- _PASSAGE FOR REVIEW_

ATHENS -- Welcome to Week 4 of the SEC basketball season, also known as “Who Knows What the Heck’s Going to Happen?”
That certainly has been the case for the Georgia Bulldogs, who are coming off a win over Kentucky on Wednesday and are getting ready to face an unranked Florida team (7-4, 4-3 SEC) that, with three of its own starters out, just beat No. 6 Tennessee by 26 points.
To say it has been an unpredictable season would be an understatement. But count the Bulldogs among those most eager to see what’s next. Georgia (9-4, 2-4) enters Saturday’s 2 p.m. home tipoff (ESPN2) with mounting confidence and growing anticipation.
“It’s just the year, absolutely,” Georgia coach Tom Crean said of all the incalculable outcomes. “It just shows how deep Florida is. They might be as consistently deep as anybody in the SEC. They just keep coming at you in waves. … But the unpredictability is strong (in the SEC) this year. What happens, and it has happened to us, is you can lose your spirit quick in these games, and you can’t have that happen. You’ve got to continue to fight back.”
Crean was able to convince his team of that fact after it lost back-to-back lopsided games to Auburn and Arkansas. In each case, Georgia seemingly gave up after getting behind by double digits and ended up getting blown out.
But that wasn’t the case in the past two games. Against Kentucky, the Bulldogs outscored the Wildcats 7-0 over the final 109 seconds to secure a 63-62 victory. P.J. Horne’s layup off a Sahvir Wheeler inbounds pass with 1.3 seconds remaining was the difference.

- _SUPPLIED MATERIAL_
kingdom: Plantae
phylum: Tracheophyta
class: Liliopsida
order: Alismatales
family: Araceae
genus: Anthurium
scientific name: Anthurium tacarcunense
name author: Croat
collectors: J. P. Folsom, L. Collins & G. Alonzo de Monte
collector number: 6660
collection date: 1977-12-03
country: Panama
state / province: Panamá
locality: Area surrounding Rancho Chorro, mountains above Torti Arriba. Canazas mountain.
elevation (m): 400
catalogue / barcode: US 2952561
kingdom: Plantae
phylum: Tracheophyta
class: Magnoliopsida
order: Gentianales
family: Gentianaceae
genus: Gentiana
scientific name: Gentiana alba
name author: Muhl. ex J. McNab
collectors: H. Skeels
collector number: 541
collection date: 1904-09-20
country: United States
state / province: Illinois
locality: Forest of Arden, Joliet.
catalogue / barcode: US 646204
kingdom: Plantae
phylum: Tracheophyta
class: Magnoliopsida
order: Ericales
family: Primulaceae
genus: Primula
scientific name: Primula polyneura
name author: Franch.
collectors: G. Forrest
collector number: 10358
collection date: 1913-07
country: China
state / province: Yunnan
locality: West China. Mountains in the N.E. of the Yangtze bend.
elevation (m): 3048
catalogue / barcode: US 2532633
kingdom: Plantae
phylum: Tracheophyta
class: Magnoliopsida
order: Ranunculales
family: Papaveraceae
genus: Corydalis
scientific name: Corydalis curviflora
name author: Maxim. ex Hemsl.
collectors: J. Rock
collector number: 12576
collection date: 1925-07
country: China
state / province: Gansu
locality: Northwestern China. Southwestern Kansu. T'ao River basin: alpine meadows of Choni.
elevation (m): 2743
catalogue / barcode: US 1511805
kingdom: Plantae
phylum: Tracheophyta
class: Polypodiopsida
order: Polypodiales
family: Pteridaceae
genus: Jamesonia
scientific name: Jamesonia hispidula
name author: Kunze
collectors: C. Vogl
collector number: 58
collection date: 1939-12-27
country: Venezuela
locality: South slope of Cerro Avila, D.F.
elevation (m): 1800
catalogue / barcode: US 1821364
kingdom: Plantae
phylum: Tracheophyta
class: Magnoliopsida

- _PROMPT 1_
In the Georgia basketball article, whose layup decided the game against Kentucky?
- _PROMPT 2_
Please retype the Georgia basketball article starting at "ATHENS -- Welcome" and ending at "by 26 points.".
Work only from the Georgia basketball article and ignore the lines.

- _PROBLEM SOLUTION 1_
P.J. Horne's layup, off a Sahvir Wheeler inbounds pass with 1.3 seconds remaining.

- _PROBLEM SOLUTION 2_
ATHENS -- Welcome to Week 4 of the SEC basketball season, also known as “Who Knows What the Heck’s Going to Happen?”
That certainly has been the case for the Georgia Bulldogs, who are coming off a win over Kentucky on Wednesday and are getting ready to face an unranked Florida team (7-4, 4-3 SEC) that, with three of its own starters out, just beat No. 6 Tennessee by 26 points.